TEXTO APRESENTADO:

####################

Acórdão nº 8445/13.0TBVNG.P1 de Court of Appeal of Porto (Portugal), 03 de Novembro de 2014

Magistrado ResponsávelCORREIA PINTO
Data da Resolução03 de Novembro de 2014
EmissorCourt of Appeal of Porto (Portugal)

Processo n.º 8445/13.0TBVNG.P1 5.ª Secção (3.ª Cível) do Tribunal da Relação do Porto Sumário (artigo 713.º, n.º 7, do Código de Processo Civil): I- O procedimento administrativo de delimitação do domínio público hídrico não é formalidade prévia necessária à apreciação de pretensão no sentido de ser declarado e reconhecido direito de propriedade, para efeito do disposto no artigo 15.º, n.º 1, da Lei n.º 54/2005, de 15 de Novembro.

Acordam, na Secção Cível do Tribunal da Relação do Porto: I) Relatório 1.

B…, C… e D…, todos melhor identificados nos autos, intentaram a presente acção declarativa de condenação, contra Estado Português.

1.1 Os autores, através da presente acção, têm em vista obter o reconhecimento a que alude o n.º 1 do artigo 15.º da Lei n.º 54/2005, de 15 de Novembro, a incidir sobre um prédio misto denominado E…, de que os autores se afirmam donos e legítimos proprietários e possuidores.

Alegam – sumariamente e naquilo que aqui interessa – que a E…, estando localizada na margem sul do rio … e a cerca de 7 km da sua foz, confina com o mesmo, a norte, compondo a sua margem numa extensão aproximada de 400 metros, numa faixa de terreno sobranceira ou contígua à linha que limita o leito daquele rio e que se estende entre nascente e poente; esta faixa de terreno tem como limite, a nascente, um ribeiro que desemboca no referido rio junto à “F…” e denominado “G…” e, a poente, um prédio rústico de um particular, sendo que naquela estrema a poente que principia à face do rio … e que corre de norte para sul encontram-se plantadas árvores e foi colocado um marco em pedra, que delimita a divisão entre a E… e o prédio rústico com que confina a poente.

O rio … a norte bem como o ribeiro a nascente/norte e ainda as árvores e o marco em pedra a poente/norte, definem, desde tempos imemoriais e pelo menos desde há mais de 200 anos, os limites da E…; actualmente e pelo menos desde há mais de 200 anos que os terrenos que compõem a E… são cultivados e trabalhados permanentemente até ao limite do leito do Rio …, lá sendo plantados, entre o mais, cereais, tubérculos, plantas leguminosas e vegetais, cuidando de tais culturas os autores e os seus antecessores, por si ou por terceiros que para o efeito contratam ou por aqueles a quem arrendam as terras a troco de contrapartida, sem qualquer intervenção por parte de qualquer entidade pública.

####################

INFORMAÇÃO EXTRAÍDA:
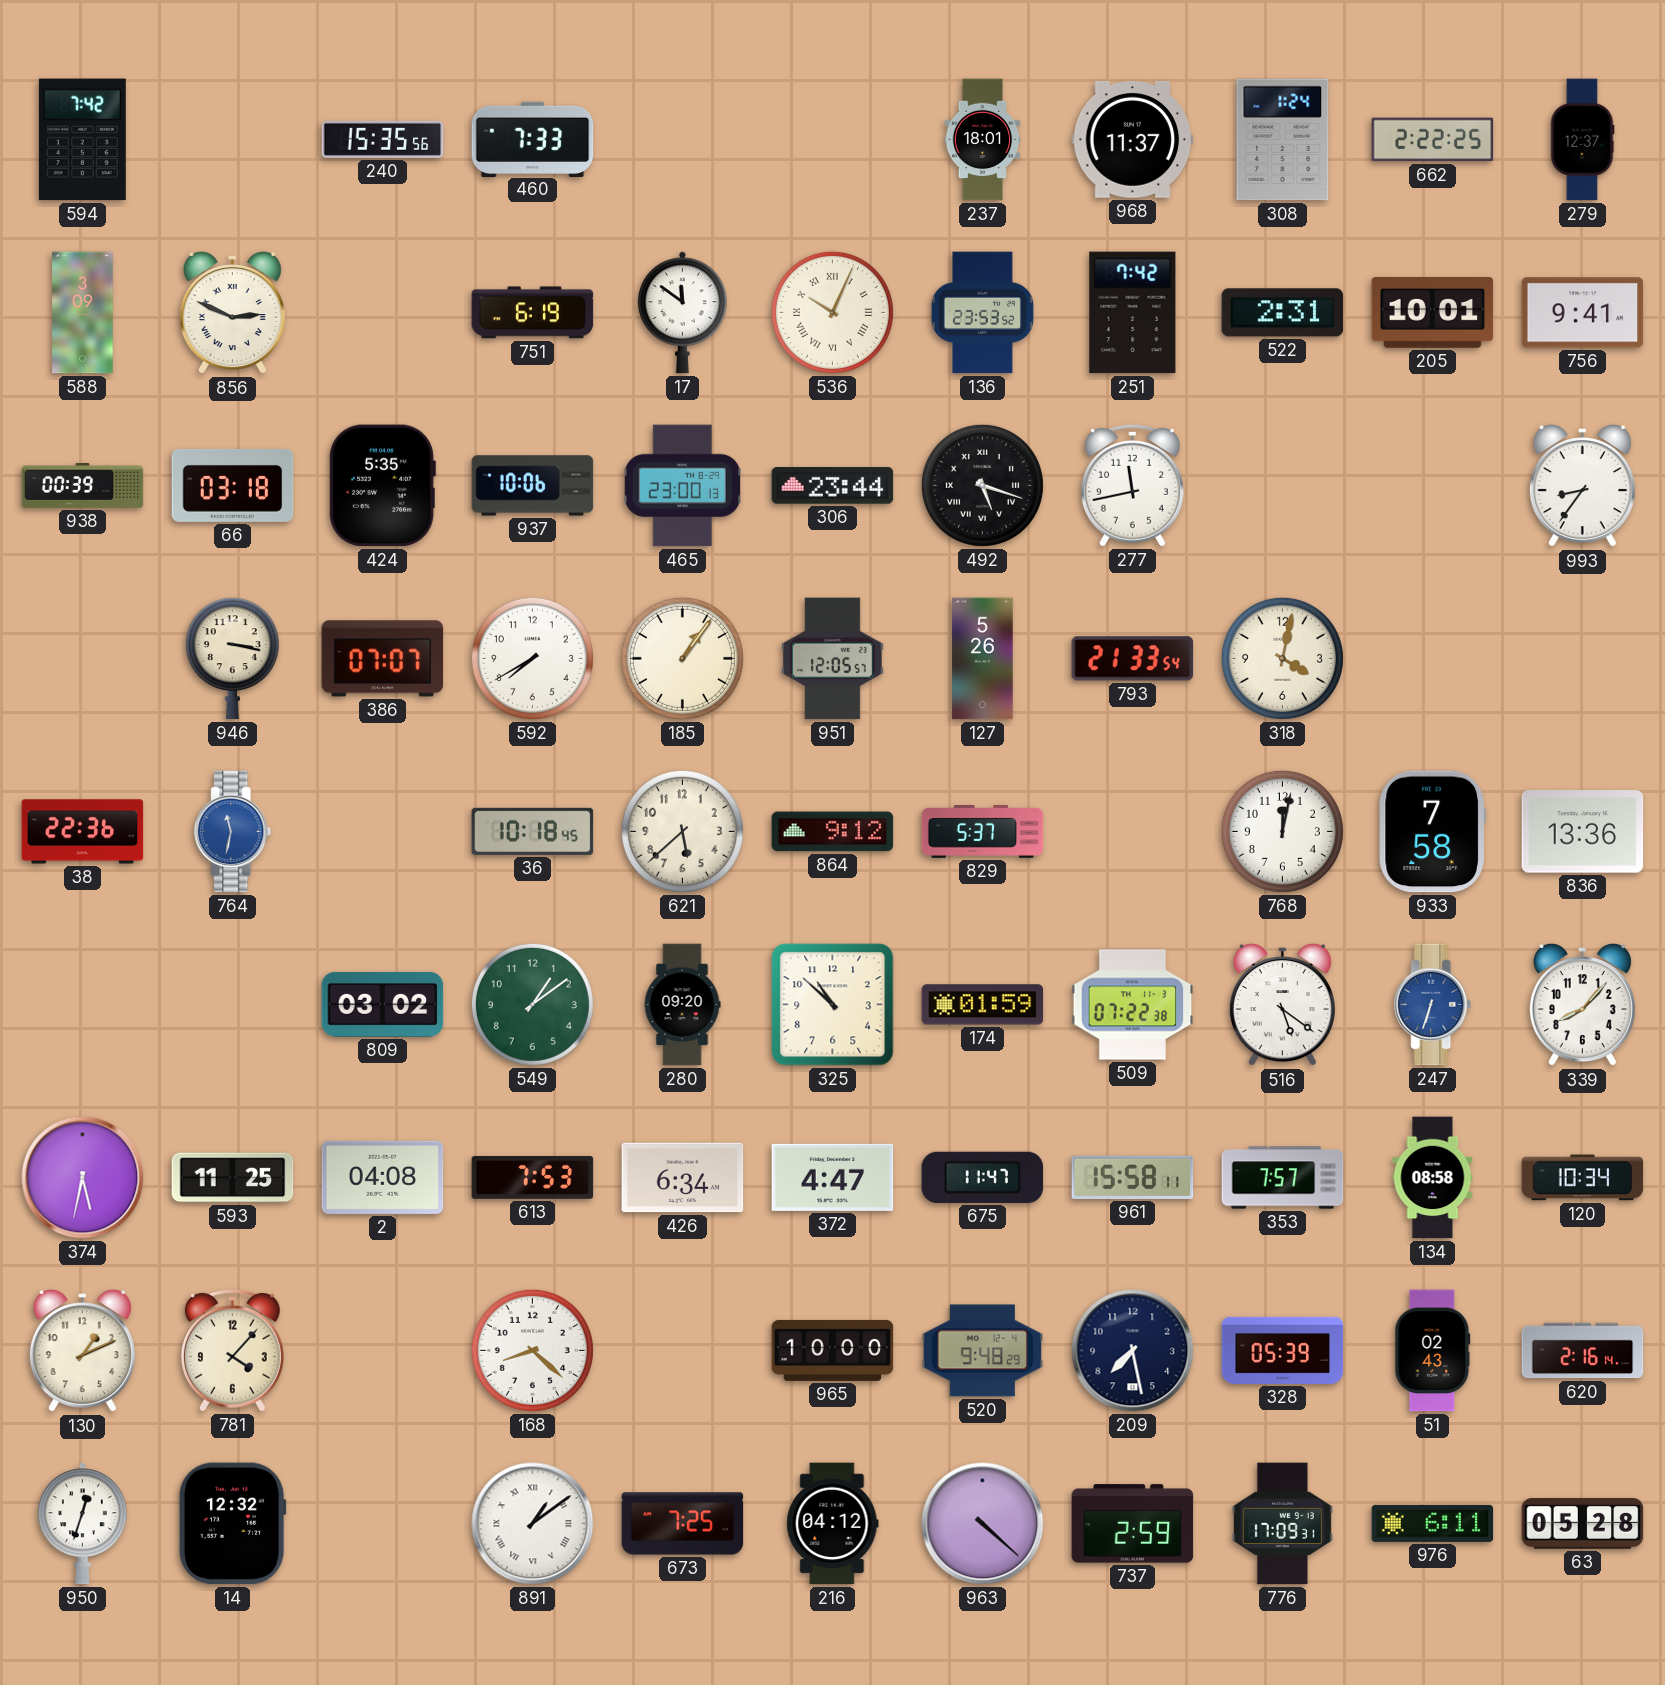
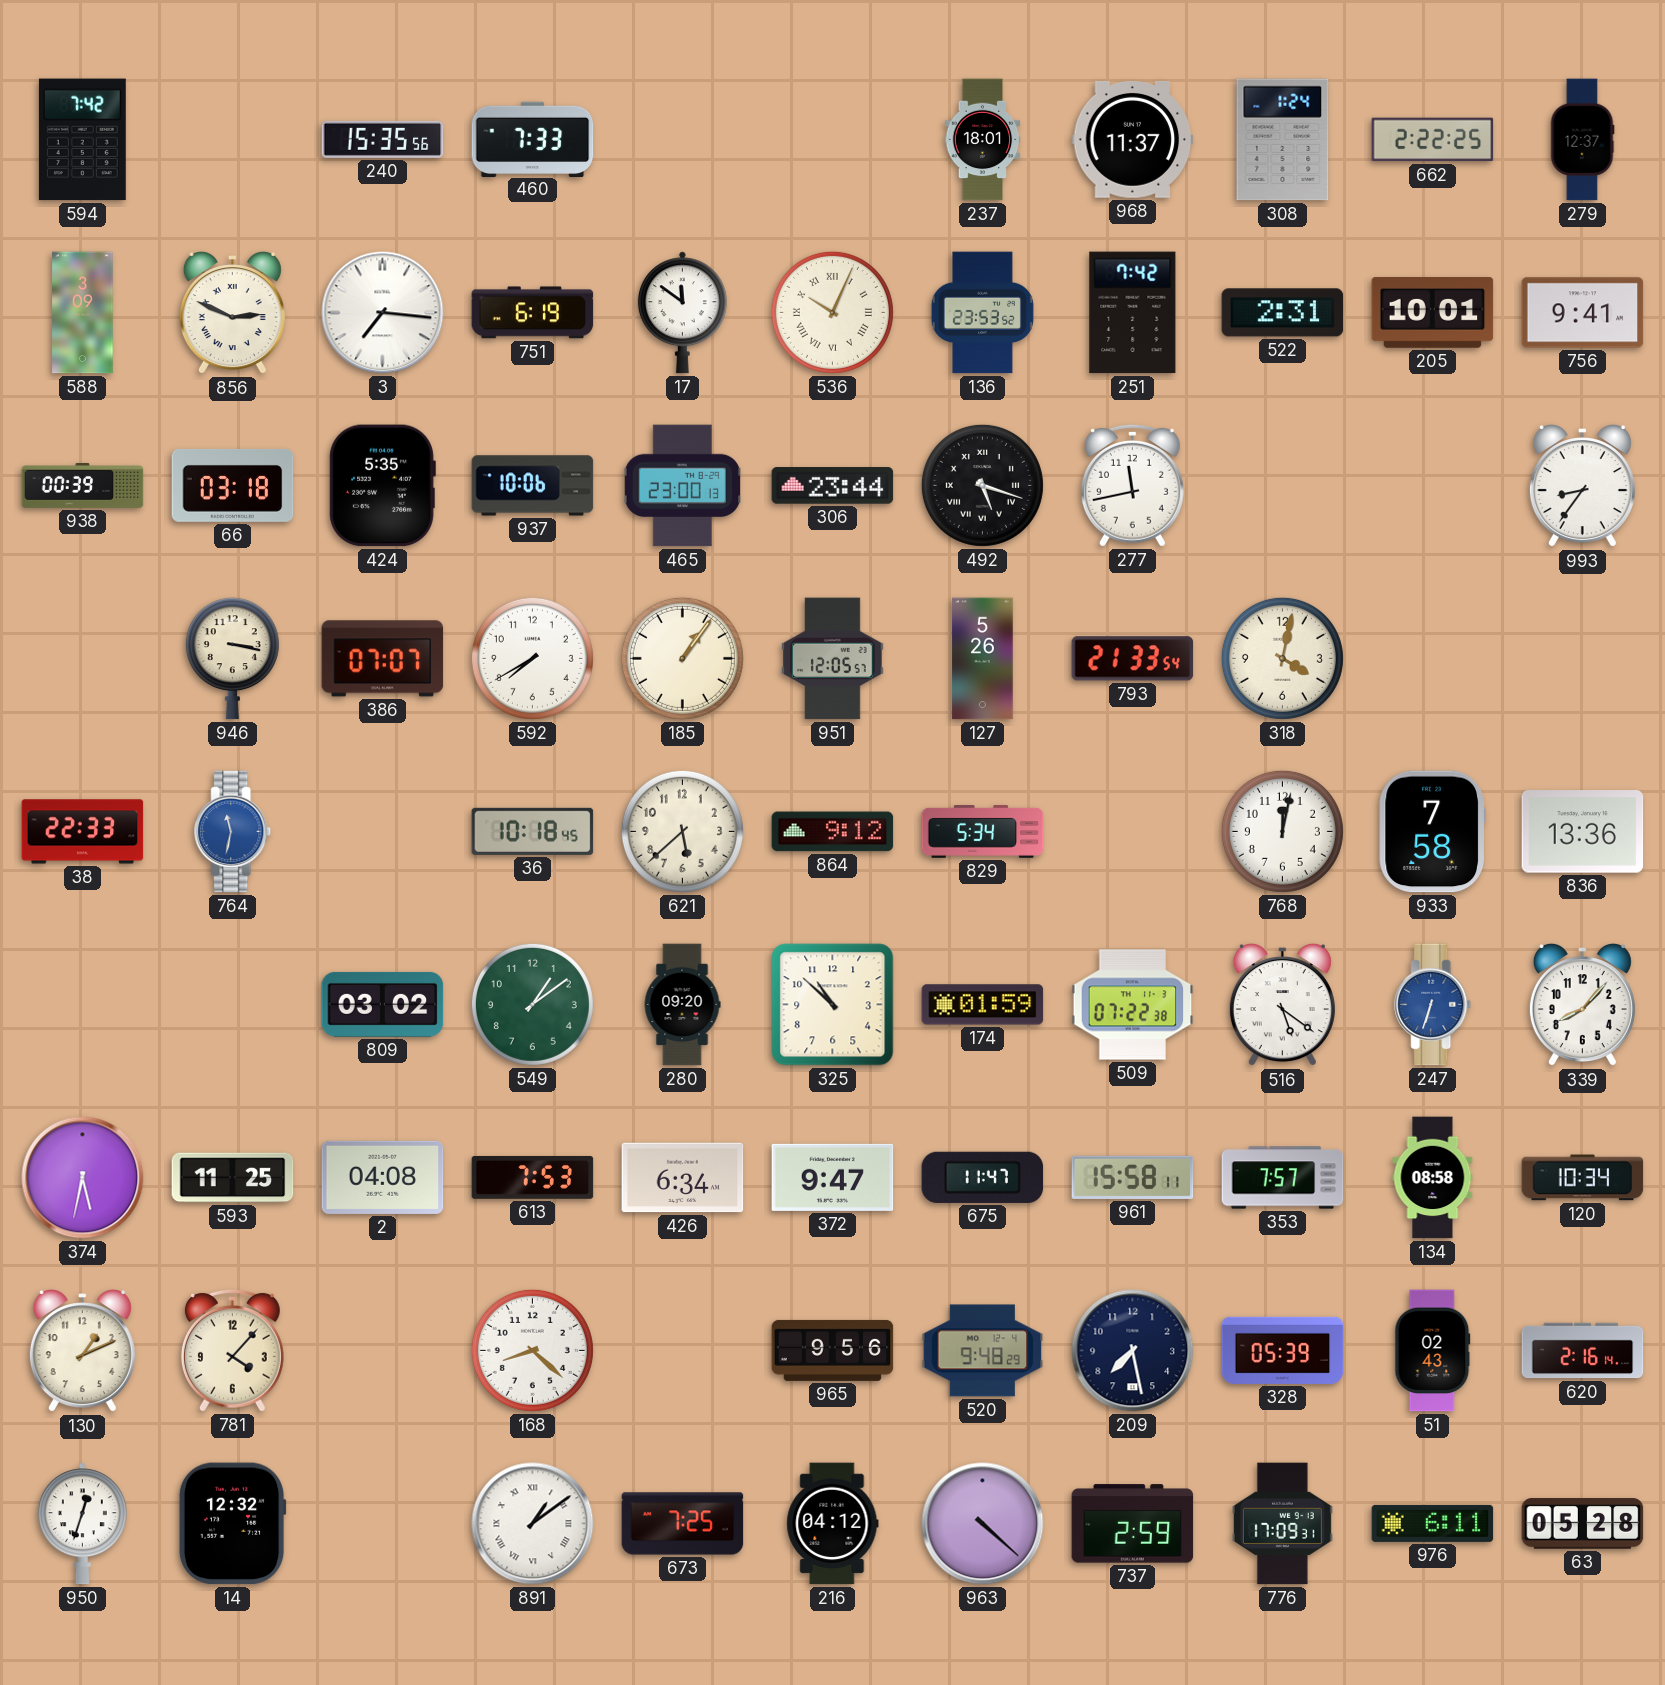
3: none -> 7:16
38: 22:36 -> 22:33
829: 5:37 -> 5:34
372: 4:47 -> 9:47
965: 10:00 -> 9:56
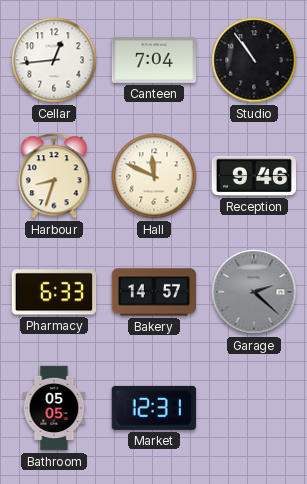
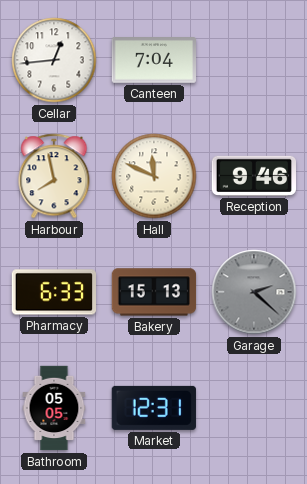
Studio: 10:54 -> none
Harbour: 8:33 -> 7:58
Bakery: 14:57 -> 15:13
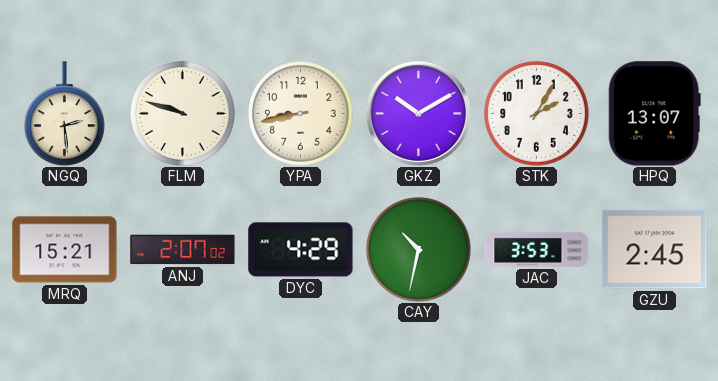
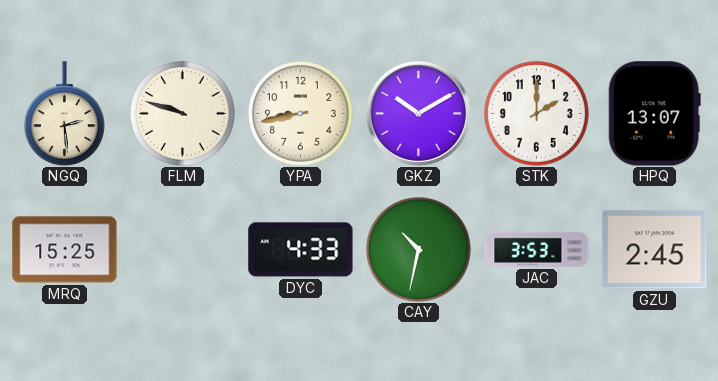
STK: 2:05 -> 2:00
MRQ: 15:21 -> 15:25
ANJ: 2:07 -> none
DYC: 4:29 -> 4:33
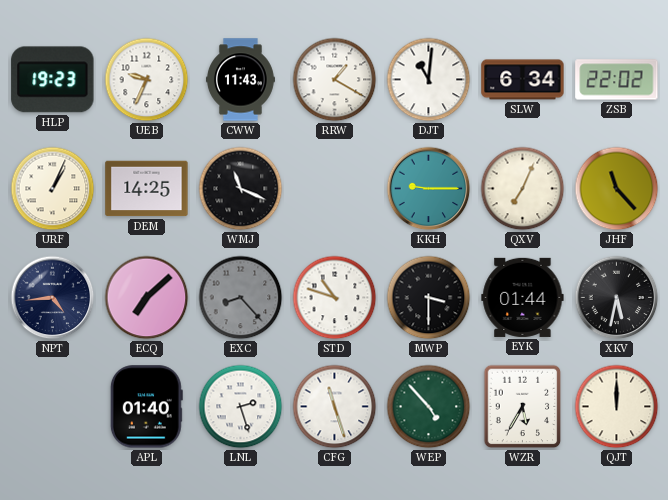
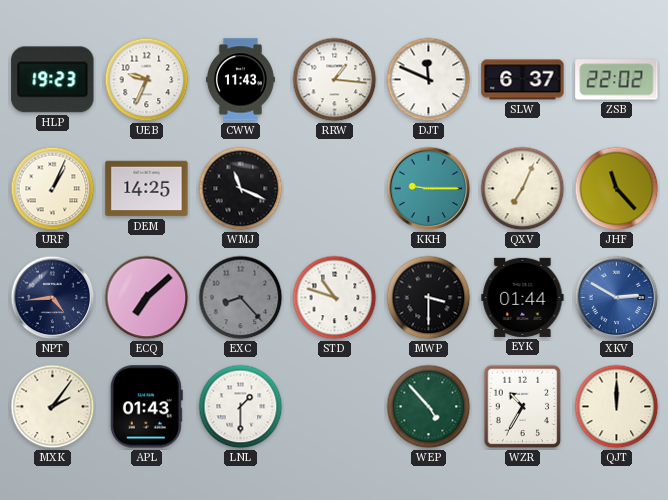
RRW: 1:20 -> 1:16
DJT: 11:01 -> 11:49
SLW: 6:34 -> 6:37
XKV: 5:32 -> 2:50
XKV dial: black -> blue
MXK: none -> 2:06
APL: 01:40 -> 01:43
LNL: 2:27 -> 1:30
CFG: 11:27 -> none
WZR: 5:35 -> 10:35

####################

OBJETIVO DO EXERCÍCIO:
Responda às seguintes perguntas com base no acórdão, cada resposta numa linha.
(a) Em que data foi proferido o acórdão?
(b) Contra quem foi intentada a ação?
(c) Em que extensão aproximada compõe a propriedade dos autores a margem do rio?

RESPOSTA:
(a) 03 de Novembro de 2014.
(b) Contra o Estado Português.
(c) Cerca de 400 metros.